The Central and state governments should take the lead in enacting new, more rigorous regulations on honour killings and other religion-based crimes, as well as imposing severe penalties on community leaders who support or allow such crimes.A particular law such as the Prevention and Control of Honour Killing Act, on par with the Sati Prevention Act of 1987 and the Dowry Prohibition Act of 1961, is urgently needed. Reference could be taken from law implemented by Rajasthan. A dedicated law at centre would provide more reliable data and an urgency to protect couples at risk of “Honour crime”.
This article has been authored by Durgeshwari Paliwal, student at Institute of Law, Nirma University.

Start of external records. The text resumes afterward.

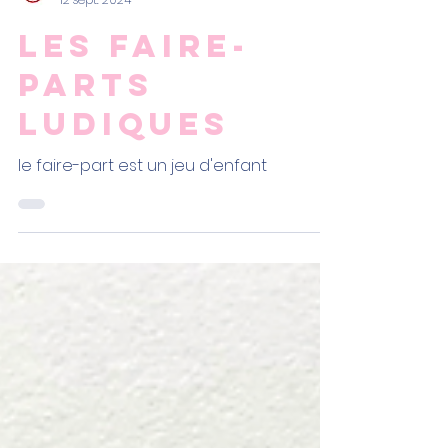
Eloïse
12 sept. 2024
les faire-
parts
ludiques
le faire-part est un jeu d'enfant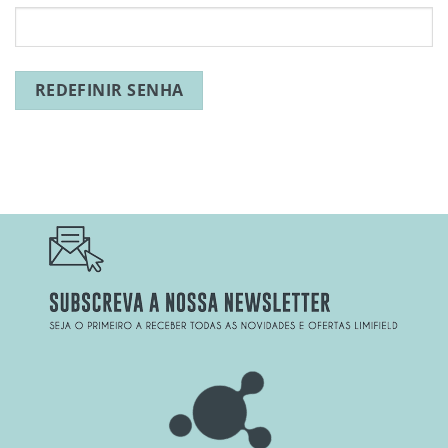
REDEFINIR SENHA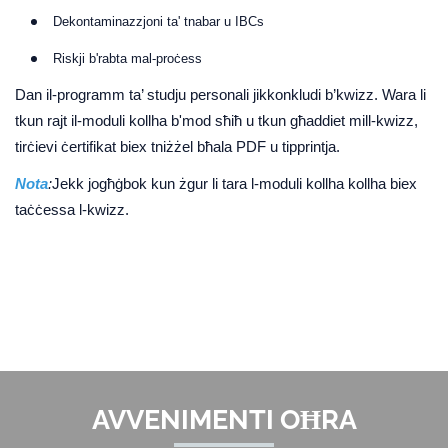
Dekontaminazzjoni ta' tnabar u IBCs
Riskji b'rabta mal-proċess
Dan il-programm ta’ studju personali jikkonkludi b’kwizz. Wara li
tkun rajt il-moduli kollha b'mod sħiħ u tkun għaddiet mill-kwizz,
tirċievi ċertifikat biex tniżżel bħala PDF u tipprintja.
Nota
:
Jekk jogħġbok kun żgur li tara l-moduli kollha kollha biex
taċċessa l-kwizz.
AVVENIMENTI OĦRA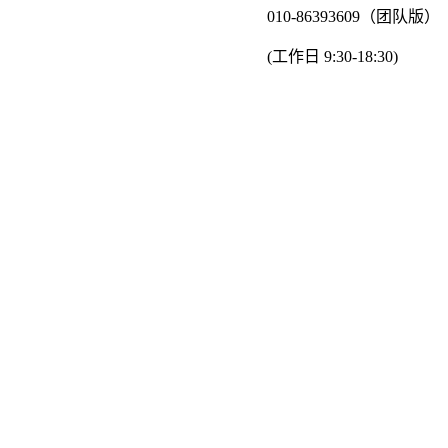
010-86393609（团队版）
(工作日 9:30-18:30)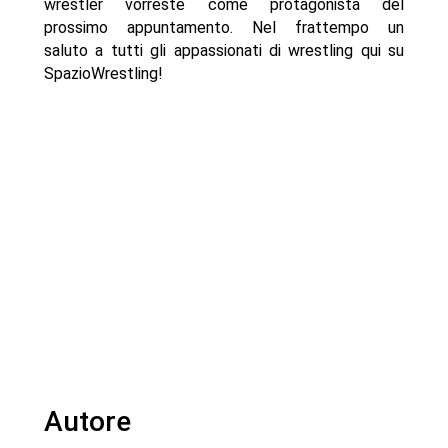
wrestler vorreste come protagonista del
prossimo appuntamento. Nel frattempo un
saluto a tutti gli appassionati di wrestling qui su
SpazioWrestling!
Autore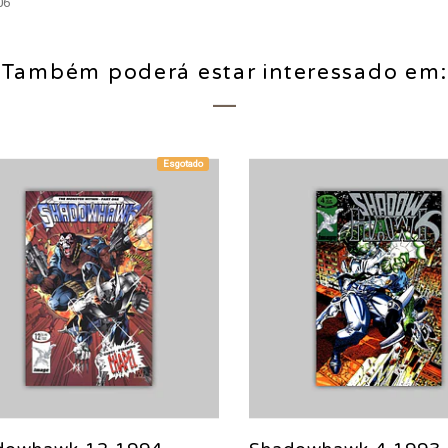
06
Também poderá estar interessado em:
Esgotado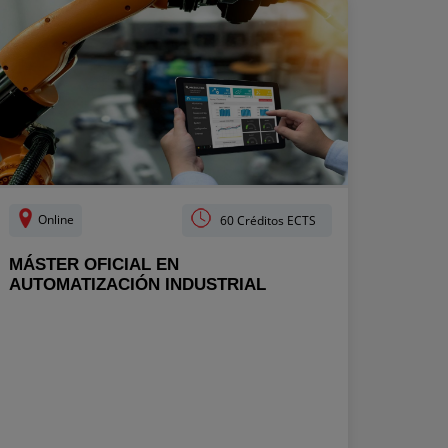
Online
60 Créditos ECTS
MÁSTER OFICIAL EN
AUTOMATIZACIÓN INDUSTRIAL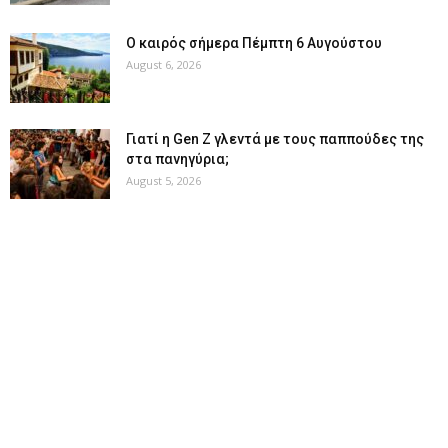
Ο καιρός σήμερα Πέμπτη 6 Αυγούστου
August 6, 2026
Γιατί η Gen Z γλεντά με τους παππούδες της
στα πανηγύρια;
August 5, 2026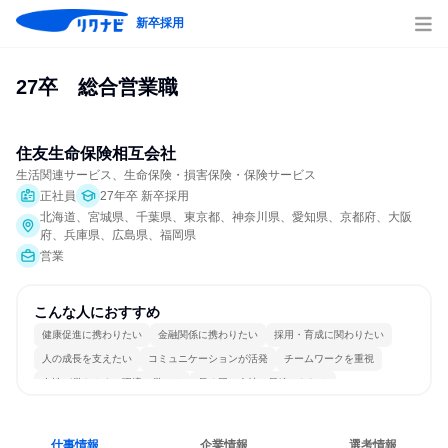
新卒採用
27卒　総合営業職
住友生命保険相互会社
生活関連サービス、生命保険・損害保険・保険サービス
正社員
27年卒 新卒採用
北海道、宮城県、千葉県、東京都、神奈川県、愛知県、京都府、大阪
府、兵庫県、広島県、福岡県
営業
こんな人におすすめ
健康促進に携わりたい
金融関係に携わりたい
採用・育成に関わりたい
人の成長を支えたい
コミュニケーションが活発
チームワークを重視
女性が働きやすい環境で働ける
長く同じ会社に居続けられる
明確な目標を追いかける
人とたくさん会話する
仕事情報
企業情報
選考情報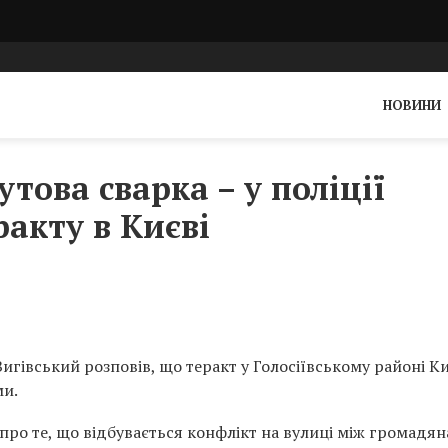
НОВИНИ
утова сварка – у поліції
ракту в Києві
Вигівський розповів, що теракт у Голосіївському районі К
ми.
 про те, що відбувається конфлікт на вулиці між громадян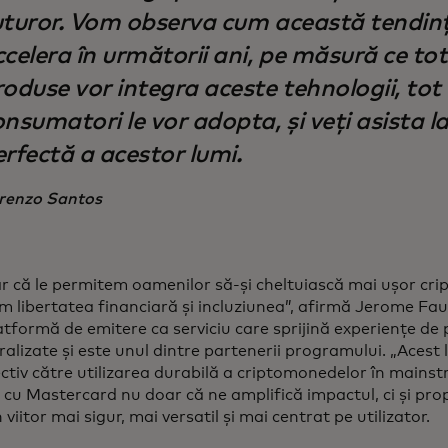
uturor. Vom observa cum această tendinț
ccelera în următorii ani, pe măsură ce to
roduse vor integra aceste tehnologii, tot
nsumatori le vor adopta, și veți asista l
rfectă a acestor lumi.
renzo Santos
r că le permitem oamenilor să-și cheltuiască mai ușor cr
im libertatea financiară și incluziunea”, afirmă Jerome Fa
latformă de emitere ca serviciu care sprijină experiențe de 
alizate și este unul dintre partenerii programului. „Acest
ectiv către utilizarea durabilă a criptomonedelor în mains
 cu Mastercard nu doar că ne amplifică impactul, ci și pr
 viitor mai sigur, mai versatil și mai centrat pe utilizator.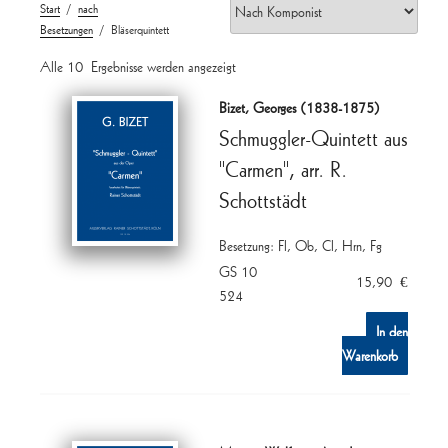
Start
/
nach
Besetzungen
/ Bläserquintett
Alle 10 Ergebnisse werden angezeigt
Bizet, Georges (1838-1875)
Schmuggler-Quintett aus
"Carmen", arr. R.
Schottstädt
Besetzung: Fl, Ob, Cl, Hrn, Fg
GS 10
15,90
€
524
In den
Warenkorb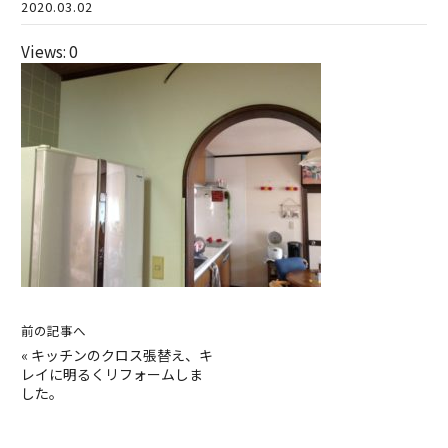
2020.03.02
Views: 0
前の記事へ
«
キッチンのクロス張替え、キ
レイに明るくリフォームしま
した。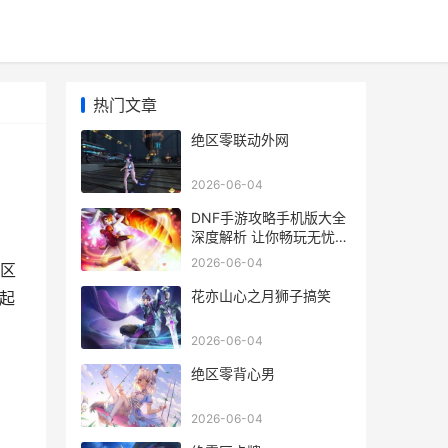
热门文章
绝区零联动外网
2026-06-04
DNF手游攻略手机版大全
深度解析 让你畅玩无忧的
攻略秘籍汇总
2026-06-04
区
花亦山心之月狮子搞笑
起
2026-06-04
绝区零背心男
2026-06-04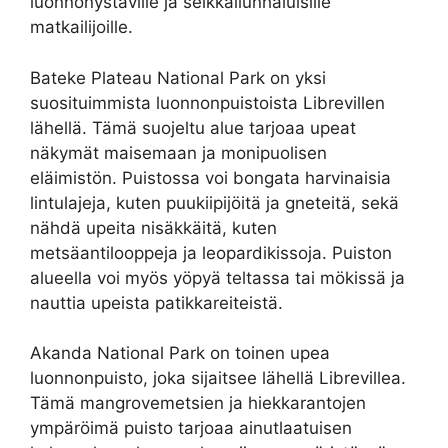
luonnonystäville ja seikkailunhaluisille
matkailijoille.
Bateke Plateau National Park on yksi
suosituimmista luonnonpuistoista Librevillen
lähellä. Tämä suojeltu alue tarjoaa upeat
näkymät maisemaan ja monipuolisen
eläimistön. Puistossa voi bongata harvinaisia
lintulajeja, kuten puukiipijöitä ja gneteitä, sekä
nähdä upeita nisäkkäitä, kuten
metsäantilooppeja ja leopardikissoja. Puiston
alueella voi myös yöpyä teltassa tai mökissä ja
nauttia upeista patikkareiteistä.
Akanda National Park on toinen upea
luonnonpuisto, joka sijaitsee lähellä Librevillea.
Tämä mangrovemetsien ja hiekkarantojen
ympäröimä puisto tarjoaa ainutlaatuisen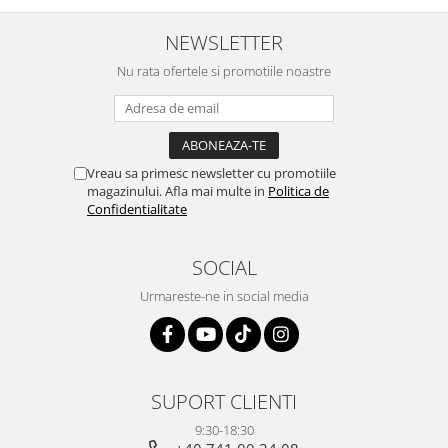
NEWSLETTER
Nu rata ofertele si promotiile noastre
Vreau sa primesc newsletter cu promotiile
magazinului. Afla mai multe in
Politica de
Confidentialitate
SOCIAL
Urmareste-ne in social media
SUPORT CLIENTI
9:30-18:30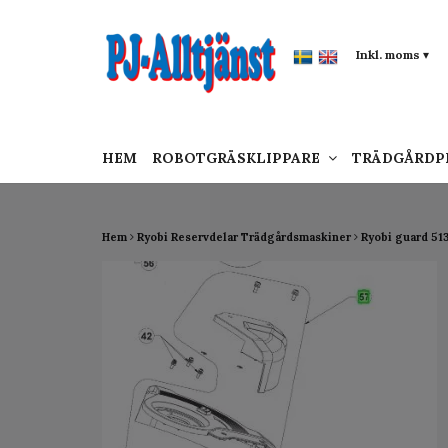
google-site-verification: google0142a1f5f0015a
Inkl. moms
▾
HEM
ROBOTGRÄSKLIPPARE
TRÄDGÅRD
Hem
Ryobi Reservdelar Trädgårdsmaskiner
Ryobi guard 51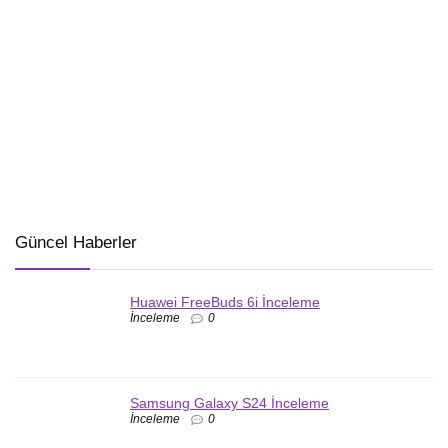
Güncel Haberler
Huawei FreeBuds 6i İnceleme
İnceleme
0
Samsung Galaxy S24 İnceleme
İnceleme
0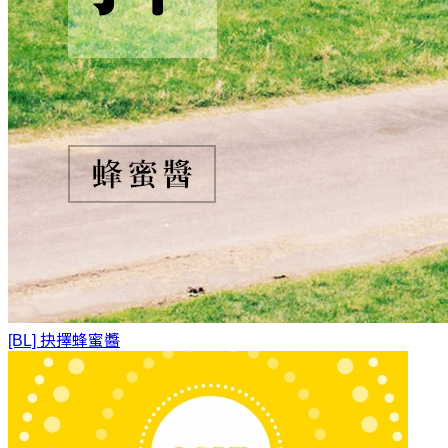
[BL] 抉擇
蜂蜜醬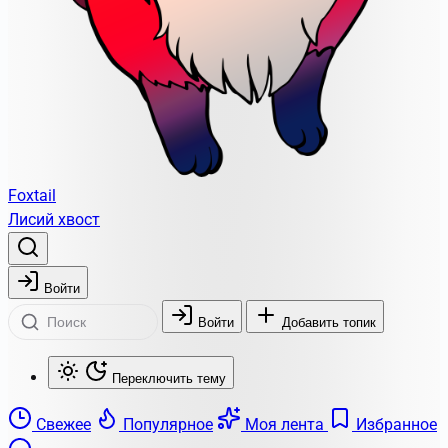
Foxtail
Лисий хвост
Войти
Войти
Добавить топик
Переключить тему
Свежее
Популярное
Моя лента
Избранное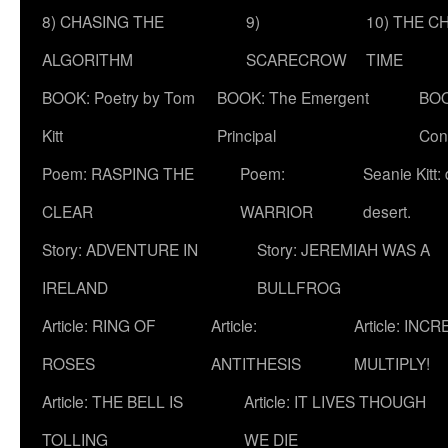
8) CHASING THE
9)
10) THE C
ALGORITHM
SCARECROW
TIME
BOOK: Poetry by Tom
BOOK: The Emergent
BOO
Kitt
Principal
Con
Poem: RASPING THE
Poem:
Seanie Kitt:
CLEAR
WARRIOR
desert.
Story: ADVENTURE IN
Story: JEREMIAH WAS A
IRELAND
BULLFROG
Article: RING OF
Article:
Article: INC
ROSES
ANTITHESIS
MULTIPLY!
Article: THE BELL IS
Article: IT LIVES THOUGH
TOLLING
WE DIE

WHAT IS THE MEANING OF HONOUR CRIMES?
Honour crimes are acts of violence, usually murder, committed by male family members against female family members who are perceived to have brought dishonour upon the family.
IS HONOUR KILLING REALLY HONOURABLE?
There is no ‘Honour’ in act of ‘Honour Killing’. Killing someone just for sake of them choosing a life partner of their choice is wrong and against the law of land. According to Article 21, 19(1)(a) and 14 of the Indian Constitution, the freedom to marry person of one’s choice is a fundamental right.
DOES KHAP PANCHAYATS HAVE AUTHORITY TO ORDER HONOUR KILLING?
The Rajasthan High court has stated that these panchayats have no authority to pass social blacklists, issue fines, or overlook a person’s fundamental rights.
WHAT IS THE REASON FOR HONOUR KILLINGS?
It was noticed by Supreme Court in a petition that only 3% of honour killings are linked to gotra, the rest 97% accounted for religion and other factors. This shows people’s attitudes regarding marriage in similar gotras and outside of the community are unacceptable. Especially when the marriage is inter-caste.
WHAT IS THE PUNISHMENT FOR HONOUR KILLING?
It is punishable under various provisions of Indian Penal Code under Section 299-304 for murder, Section 120 for criminal conspiracy, Section 107-116 for aiding and Section 34-35 for common intention.